Paul Goble
Staunton, January 20 – Aleksey Navalny’s call for mass demonstrations to protest his detention raises the question of whether Russia’s middle class, already angry about that, will be able to link up with the anger of the Russian people more generally about a variety of issues and thus challenge the regime, Abbas Gallyamov says.
“The issue of the relationship between the protest attitudes of the middle class and ‘the lower orders’ is one of the most complicated and important in political science,” the former Putin speechwriter and commentator argues (vtimes.io/2021/01/20/razbudyat-li-razgnevannie-gorozhane-glubinnii-narod-a2600).
Sometimes these groups link up and sometimes they operate independently because “the presence of a dissatisfied middle class does not necessarily mean that the entire rest of the people is dissatisfied.” The first has its own reasons for anger, and the second its, and this difference may preclude an alliance.

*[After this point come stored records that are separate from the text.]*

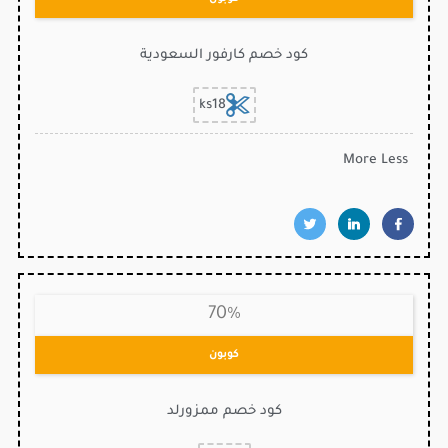
كود خصم كارفور السعودية
ks18
More
Less
70%
كوبون
كود خصم ممزورلد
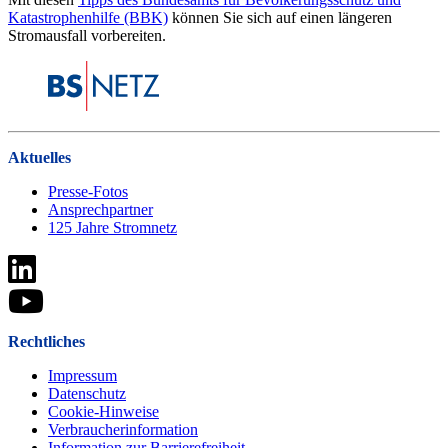
Katastrophenhilfe (BBK)
können Sie sich auf einen längeren
Stromausfall vorbereiten.
Aktuelles
Presse-Fotos
Ansprechpartner
125 Jahre Stromnetz
Rechtliches
Impressum
Datenschutz
Cookie-Hinweise
Verbraucherinformation
Information zur Barrierefreiheit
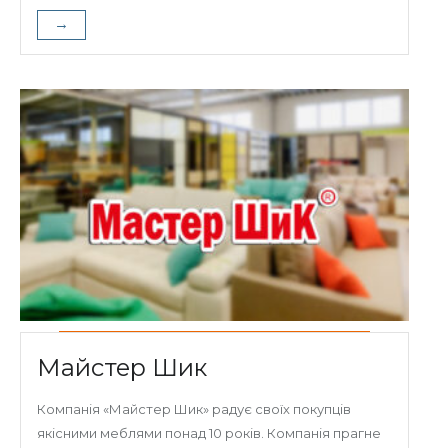
→
Майстер Шик
Компанія «Майстер Шик» радує своїх покупців
якісними меблями понад 10 років. Компанія прагне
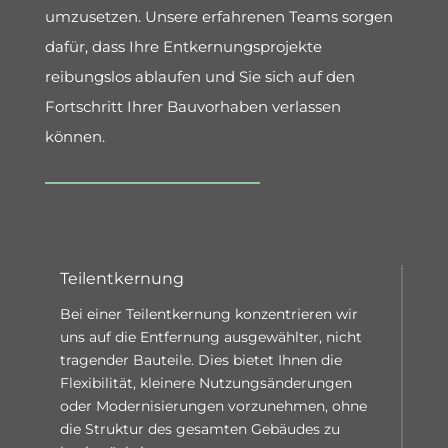
umzusetzen. Unsere erfahrenen Teams sorgen
dafür, dass Ihre Entkernungsprojekte
reibungslos ablaufen und Sie sich auf den
Fortschritt Ihrer Bauvorhaben verlassen
können.
Teilentkernung
Bei einer Teilentkernung konzentrieren wir
uns auf die Entfernung ausgewählter, nicht
tragender Bauteile. Dies bietet Ihnen die
Flexibilität, kleinere Nutzungsänderungen
oder Modernisierungen vorzunehmen, ohne
die Struktur des gesamten Gebäudes zu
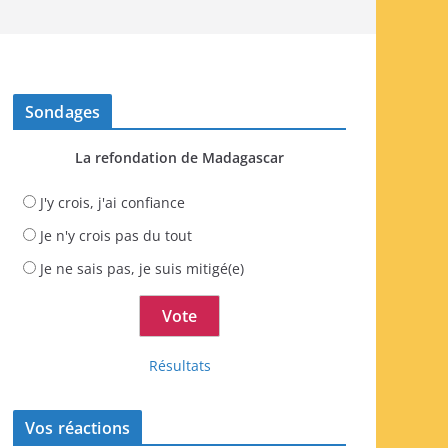
Sondages
La refondation de Madagascar
J'y crois, j'ai confiance
Je n'y crois pas du tout
Je ne sais pas, je suis mitigé(e)
Résultats
Vos réactions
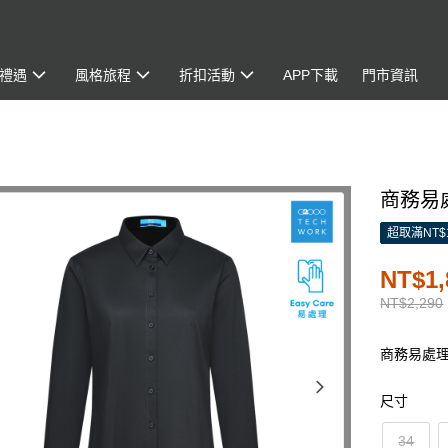
禮遇
風格旅程
折扣活動
APP下載
門市資訊
商務易處
超取滿NT$
NT$1,
NT$2,290
商務易處
尺寸
34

The former tends to focus on systemic questions while the latter usually is animated by very specific complaints. It is thus completely understandable that the middle class should be on Navalny’s side and will heed his call, but the issue is “more complicated” when it comes to the majority of the population.
Navalny’s team is using the issue of corruption, specifically evidence of Putin’s “palaces,” to try to link the two groups together. When times are good, this strategy is unlikely to work because the masses tend to view the privileges of the elites as beyond question; but when times are bad, as now, that is an open question. In them, Navalny’s strategy may work.

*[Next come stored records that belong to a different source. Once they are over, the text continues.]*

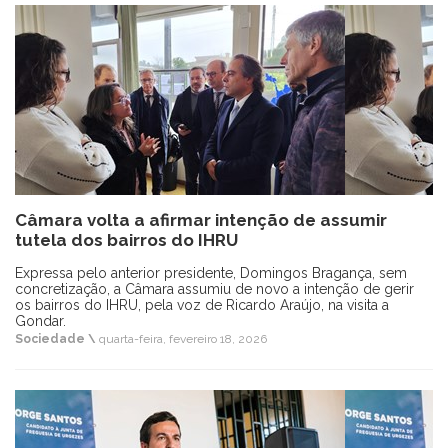
Câmara volta a afirmar intenção de assumir
tutela dos bairros do IHRU
Expressa pelo anterior presidente, Domingos Bragança, sem
concretização, a Câmara assumiu de novo a intenção de gerir
os bairros do IHRU, pela voz de Ricardo Araújo, na visita a
Gondar.
Sociedade \
quarta-feira, fevereiro 18, 2026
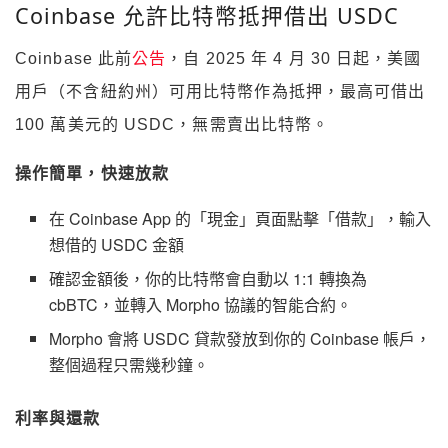
Coinbase
允許比特幣抵押借出
USDC
Coinbase 此前
公告
，自
2025
年
4
月
30
日起，美國
用戶（不含紐約州）可用比特幣作為抵押，最高可借出
100
萬美元的
USDC
，無需賣出比特幣。
操作簡單，快速放款
在
Coinbase App
的「現金」頁面點擊「借款」，輸入
想借的
USDC
金額
確認金額後，你的比特幣會自動以
1:1
轉換為
cbBTC
，並轉入
Morpho
協議的智能合約。
Morpho
會將
USDC
貸款發放到你的
Coinbase
帳戶，
整個過程只需幾秒鐘。
利率與還款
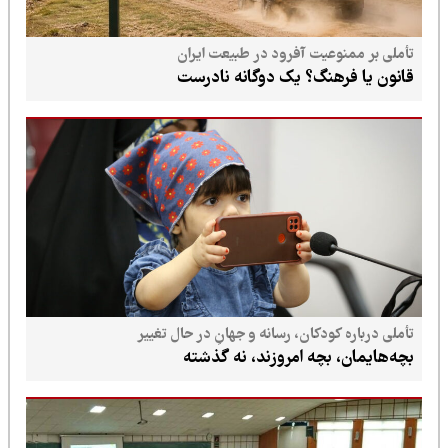
تأملی بر ممنوعیت آفرود در طبیعت ایران
قانون یا فرهنگ؟ یک دوگانه نادرست
تأملی درباره کودکان، رسانه و جهانِ در حال تغییر
بچه‌هایمان، بچه امروزند، نه گذشته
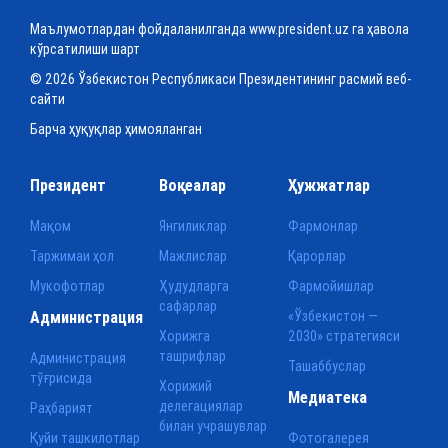
Маълумотлардан фойдаланилганда www.president.uz га ҳавола
кўрсатилиши шарт
© 2026 Ўзбекистон Республикаси Президентининг расмий веб-
сайти
Барча ҳуқуқлар ҳимояланган
Президент
Воқеалар
Ҳужжатлар
Мақом
Янгиликлар
Фармонлар
Таржимаи ҳол
Мажлислар
Қарорлар
Мукофотлар
Ҳудудларга
Фармойишлар
сафарлар
Администрация
«Ўзбекистон —
Хорижга
2030» стратегияси
ташрифлар
Администрация
Ташаббуслар
тўғрисида
Хорижий
Медиатека
делегациялар
Раҳбарият
билан учрашувлар
Қуйи ташкилотлар
Фотогалерея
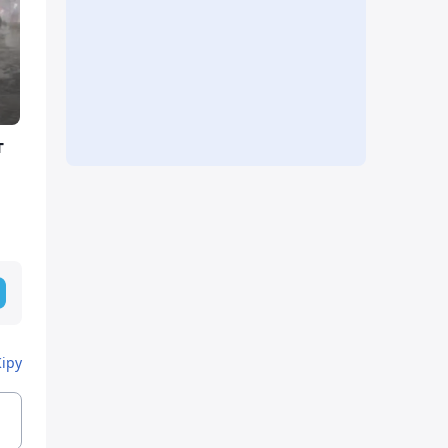
т
Кіру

But “in order to organize a full-blown revolution and replace authoritarianism with normal democracy, the middle class must have at least minimal support from other groups of the population.” That means, Gallyamov says, that the real issue now is whether the middle class has or can gain this support.
Up to now, the powers that be have been able to count on the support or at least the passivity of most of the population and kept the middle class isolated and thus powerless, he continues. But that may be changing as conditions in the country deteriorate and ever more people connect the dots, seeing their problems as products of systemic ones.

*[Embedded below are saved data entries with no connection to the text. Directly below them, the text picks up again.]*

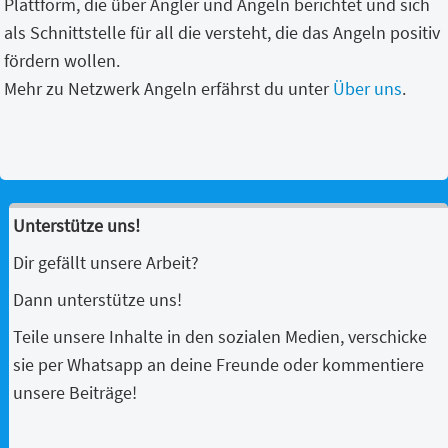
Plattform, die über Angler und Angeln berichtet und sich
als Schnittstelle für all die versteht, die das Angeln positiv
fördern wollen.
Mehr zu Netzwerk Angeln erfährst du unter
Über uns
.
Unterstütze uns!
Dir gefällt unsere Arbeit?
Dann unterstütze uns!
Teile unsere Inhalte in den sozialen Medien, verschicke
sie per Whatsapp an deine Freunde oder kommentiere
unsere Beiträge!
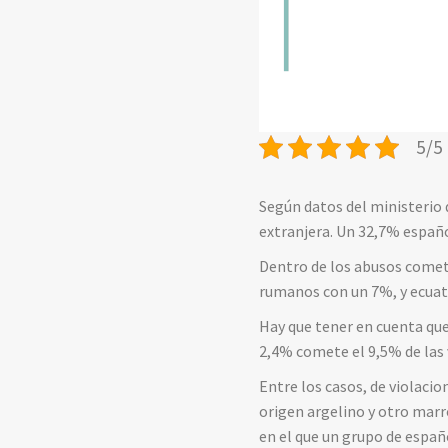
5/5 
Según datos del ministerio d
extranjera. Un 32,7% españo
Dentro de los abusos cometi
rumanos con un 7%, y ecuat
Hay que tener en cuenta que
2,4% comete el 9,5% de las 
Entre los casos, de violacio
origen argelino y otro marr
en el que un grupo de españ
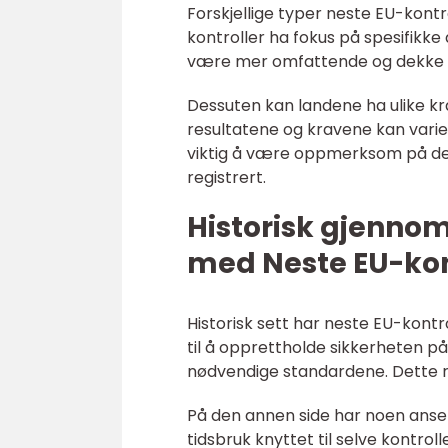
Forskjellige typer neste EU-kont
kontroller ha fokus på spesifikke
være mer omfattende og dekke fl
Dessuten kan landene ha ulike kr
resultatene og kravene kan varier
viktig å være oppmerksom på de s
registrert.
Historisk gjenno
med Neste EU-kon
Historisk sett har neste EU-kontro
til å opprettholde sikkerheten p
nødvendige standardene. Dette re
På den annen side har noen anse
tidsbruk knyttet til selve kontro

There is another possible revolutionary dynamic, of course. “In principle, ‘the lower ordres’ can come out into the street without any participation of the middle class. They can turn out to be much more active than even professional revolutionaries.” That happened in 1905, Lenin and other Bolsheviks noted; and it is not impossible it could happen again.
In such cases, “the masses really can organize protest independently.” But their problems start when they need to decide what to do then. That is often a problem, and authoritarian regimes can usually save themselves by using repression because there is no controlling center to direct these oppositionists.
.According to Gallyamov, the middle class can play that role; and “the Russia of 2021 is a society where the arguments of ‘the angry urban residents’ are ever more actively beginning to penetrate into the consciousness of ‘the deep people.’” This process is only beginning, but the fact that it is occurring at all is something that must disturb the powers that be.